Мы ввалились в «Корчму», продолжая разговор, начатый ещё в машине. Я на ходу кивнул вчерашней официантке и прошёл дальше, в тот зал, где сидели вчера вечером. За тем же самым столиком нас ждали Рыгор и Василь, глядя в стоявшие перед ними мониторы ноутбуков.

— Как прошло? — чуть обеспокоенно спросил нас Болтовский.

— Штатно, — ответил я и пожал руки им обоим, представив Артёма.

— Лосвидо, девятнадцатый? — неожиданно спросил у Головина Василь, указав тому куда-то на грудь.

— Да, примерно в тех краях, — ответил он своей привычной поговоркой, но на корчмаря смотрел теперь гораздо внимательнее, словно пытаясь вспомнить, где его видел раньше, хоть и стараясь не подавать виду.

Я пригляделся. Над левым нагрудным карманом у него висел какой-то значок, вроде как грифон с топором. Стоял он на двух скрещенных ножах разведчика, а на левой лапе держал щит с эмблемой военной разведки — силуэтом летучей мыши. Понизу шла лента с надписью «Доблесть и мастерство». Приключенец не переставал удивлять.

— Какие планы? — спросил Василь, усевшись обратно.

— Пожрать бы не мешало, — оживлённо потер руки Головин.
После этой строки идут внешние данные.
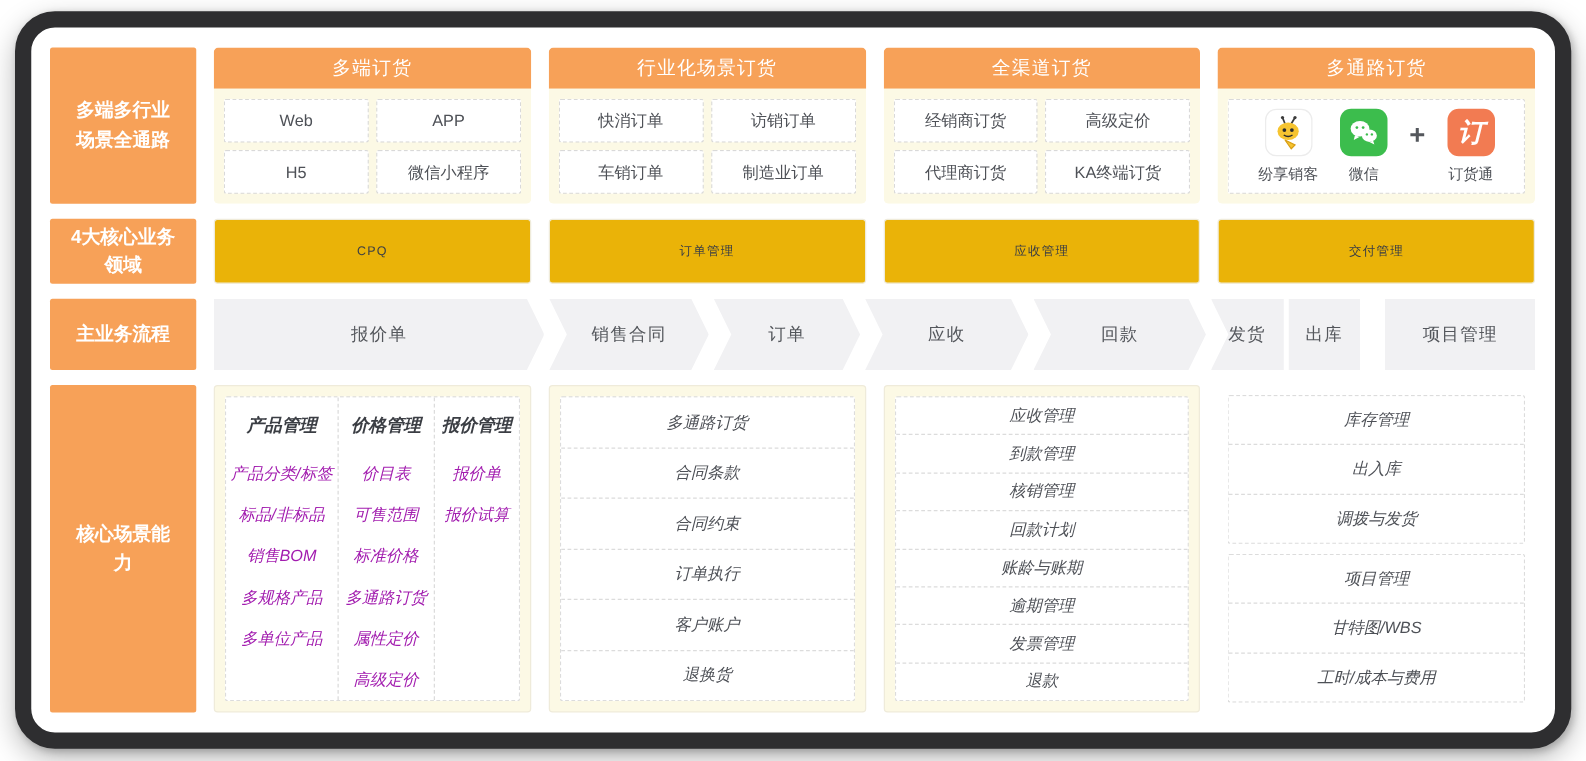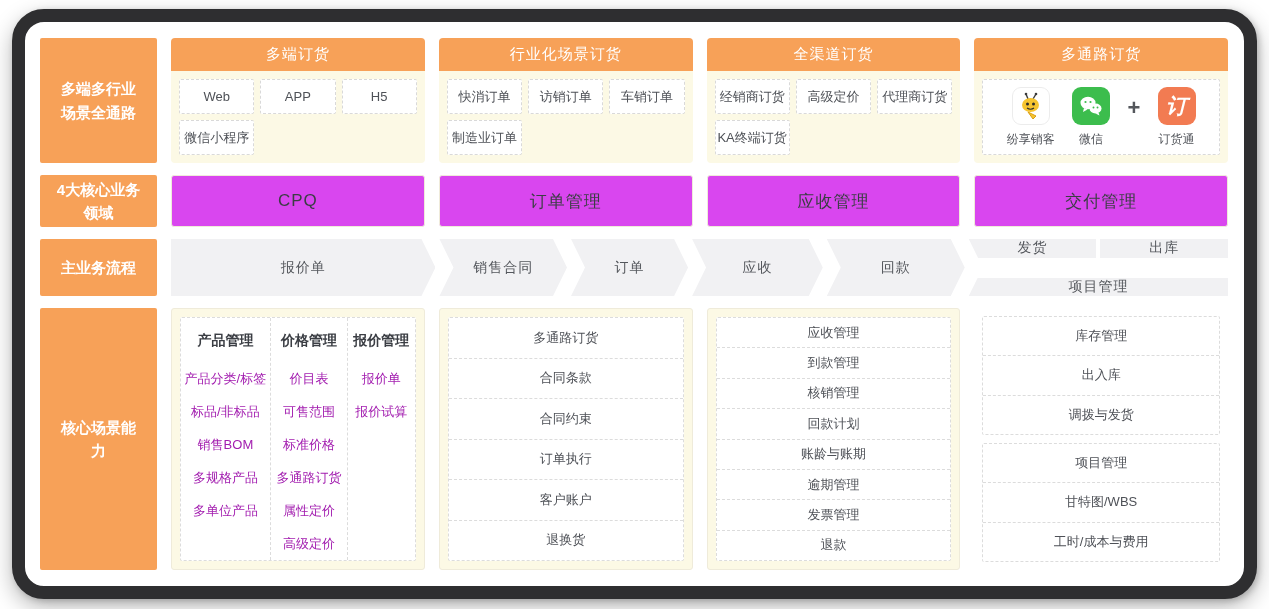--- a/index.html
+++ b/index.html
@@ -21,64 +21,64 @@
     display:flex; align-items:center; justify-content:center; text-align:center;
     font-size:15px; font-weight:bold; line-height:1.55; padding:0 14px;
   }
   
   .channel { display:flex; flex-direction:column; border-radius:4px; overflow:hidden;text-align:center; }
   .channel-header {
     height:33px; background:#F7A158; color:#fff; font-size:15px;
     display:flex; align-items:center; justify-content:center; letter-spacing:1px;
   }
   .channel-body { flex:1; background:#FCF9E5; padding:8px; }
-  .cell-grid { display:grid; grid-template-columns:1fr 1fr 1fr; grid-template-rows:1fr 1fr; gap:6px; height:100%; }
+  .cell-grid { display:grid; grid-template-columns:1fr 1fr; grid-template-rows:1fr 1fr; gap:6px; height:100%; }
   .chip {
     background:#fff; border:1px dashed #D9D9D9; border-radius:2px;
     display:flex; align-items:center; justify-content:center;
     font-size:13px; color:#4E5157;
   }
   .apps-box {
     height:100%; background:#fff; border:1px dashed #D9D9D9; border-radius:2px;
     display:flex; align-items:center; justify-content:space-evenly; padding:0 6px;
   }
   .app { display:flex; flex-direction:column; align-items:center; gap:6px; }
   .app-label { font-size:12px; color:#4E5157; }
   .app-icon { width:38px; height:38px; border-radius:9px; display:flex; align-items:center; justify-content:center; }
   .icon-fx { background:#fff; border:1px solid #ececec; }
   .icon-wx { background:#3CBD4D; }
   .icon-dht { background:#F27B52; color:#fff; font-size:21px; font-weight:bold; font-style:italic; font-family:"Liberation Serif","DejaVu Serif",serif; }
   .plus { font-size:22px; font-weight:bold; color:#54575C; padding-bottom:18px; }
   
   .domain {
-    background:#d946ef; border:1px solid #EFEBDA; border-radius:3px;
+    background:#eab308; border:1px solid #EFEBDA; border-radius:3px;
     display:flex; align-items:center; justify-content:center;
-    font-size:17px; color:#3B3E44; letter-spacing:1px;
+    font-size:10px; color:#3B3E44; letter-spacing:1px;
   }
   
   .flow { grid-column:2 / 6; display:flex; align-items:stretch; }
   .seg {
     background:#F1F1F3; color:#54575C; font-size:14px;
     display:flex; align-items:center; justify-content:center; letter-spacing:1px;
   }
   .seg + .seg, .seg-group { margin-left:4px; }
   .seg-first { clip-path:polygon(0 0, calc(100% - 14px) 0, 100% 50%, calc(100% - 14px) 100%, 0 100%); }
   .seg-mid   { clip-path:polygon(0 0, calc(100% - 14px) 0, 100% 50%, calc(100% - 14px) 100%, 0 100%, 14px 50%); }
   .f1{flex:2.53} .f2{flex:1.22} .f3{flex:1.12} .f4{flex:1.25} .f5{flex:1.32} .f6{flex:2.48}
   .seg-group {
-    display:flex; flex-direction:column; gap:20px;
+    display:flex; flex-direction:row; gap:20px;
     clip-path:polygon(0 0, 100% 0, 100% 100%, 0 100%, 14px 50%);
   }
   .seg-group-top { flex:1; display:flex; gap:4px; }
   .seg-cell {
     background:#F1F1F3; color:#54575C; font-size:14px; flex:1;
     display:flex; align-items:center; justify-content:center; letter-spacing:1px;
   }
   
-  .cap-block { background:#FCF9E5; border:1px solid #EFEBDA; border-radius:3px; padding:8px; display:flex; }
+  .cap-block { background:#FCF9E5; border:1px solid #EFEBDA; border-radius:3px; padding:8px; display:flex;font-style:italic; }
   .cap-inner { flex:1; background:#fff; border:1px dashed #DCDCDC; border-radius:2px; display:flex; flex-direction:column; }
   .cap-cols { flex-direction:row; }
   .cap-col { display:flex; flex-direction:column; padding-top:14px; }
   .cap-col + .cap-col { border-left:1px dashed #DCDCDC; }
   .cw1{width:38%} .cw2{width:33%} .cw3{width:29%}
   .cap-col-header { height:30px; text-align:center; font-size:14px; font-weight:bold; color:#3B3E44; }
   .cap-col-item { height:33px; display:flex; align-items:center; justify-content:center; font-size:13px; color:#a21caf; }
   .cap-row { flex:1; display:flex; align-items:center; justify-content:center; font-size:13px; color:#4E5157; border-bottom:1px dashed #DCDCDC; }
   .cap-row:last-child { border-bottom:none; }
   .cap-split { flex-direction:column; gap:8px; background:transparent; border:none; }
— Это само собой. Дальше что? — хозяин зашептал что-то на ухо неслышно подбежавшей официантке. Она кивнула и пулей вылетела за дверь.

— Дальше — в больницу надо, проведать Коровиных, — выдохнул я, садясь напротив него.

— Тьфу, не мог раньше сказать, — досадливо сморщился Василь, и, поднявшись, вышел следом за убежавшей сотрудницей.

— Какие новости, Рыгор? — обратился я к сидевшему слева чекисту, не сводившему глаз с экрана.

— Хрен их разберёт, Дим, — он устало потёр переносицу и красные с недосыпа глаза. — Часть их людей растворяется по стране и отваливает за кордон. Некоторые — с семьями и роднёй. Другая часть наоборот стягивается в город. Эти как раз без семей.

— Видимо, танцы всё-таки будут, — хмуро проворчал Головин и спросил у него, кивнув на монитор, — разрешите?

Рыгор отогнул повыше экран и чуть повернул ноутбук к подошедшему Артёму. Минут пять они обсуждали что-то, видимое ими одними, словами, понятными только им. Я же навалился на принесённые харчи, запивая их горячим местным сбитнем.

Василь вернулся тогда, когда засекреченные коллеги-смежники закончили непонятное обсуждение-брифинг и тоже кинулись догонять меня в плане еды. В руках у него были две одинаковые корзинки, только у одной на ручке была красная ленточка.

— Смотри, Волк: это для бабы Даги, а это для Милы. Не перепутаешь? — улыбаясь в усы, спросил он.

— Постараюсь, — улыбнулся я, потрогав пальцем ленту на корзинке для Людочки, — а что там?

— Для Бабы Даги — куриный суп по старинному жемайтскому рецепту, гусятина разварная с печёной тыквой и брокколи. Ну и сладкое, она венский штрудель очень любила в своё время, — он помрачнел.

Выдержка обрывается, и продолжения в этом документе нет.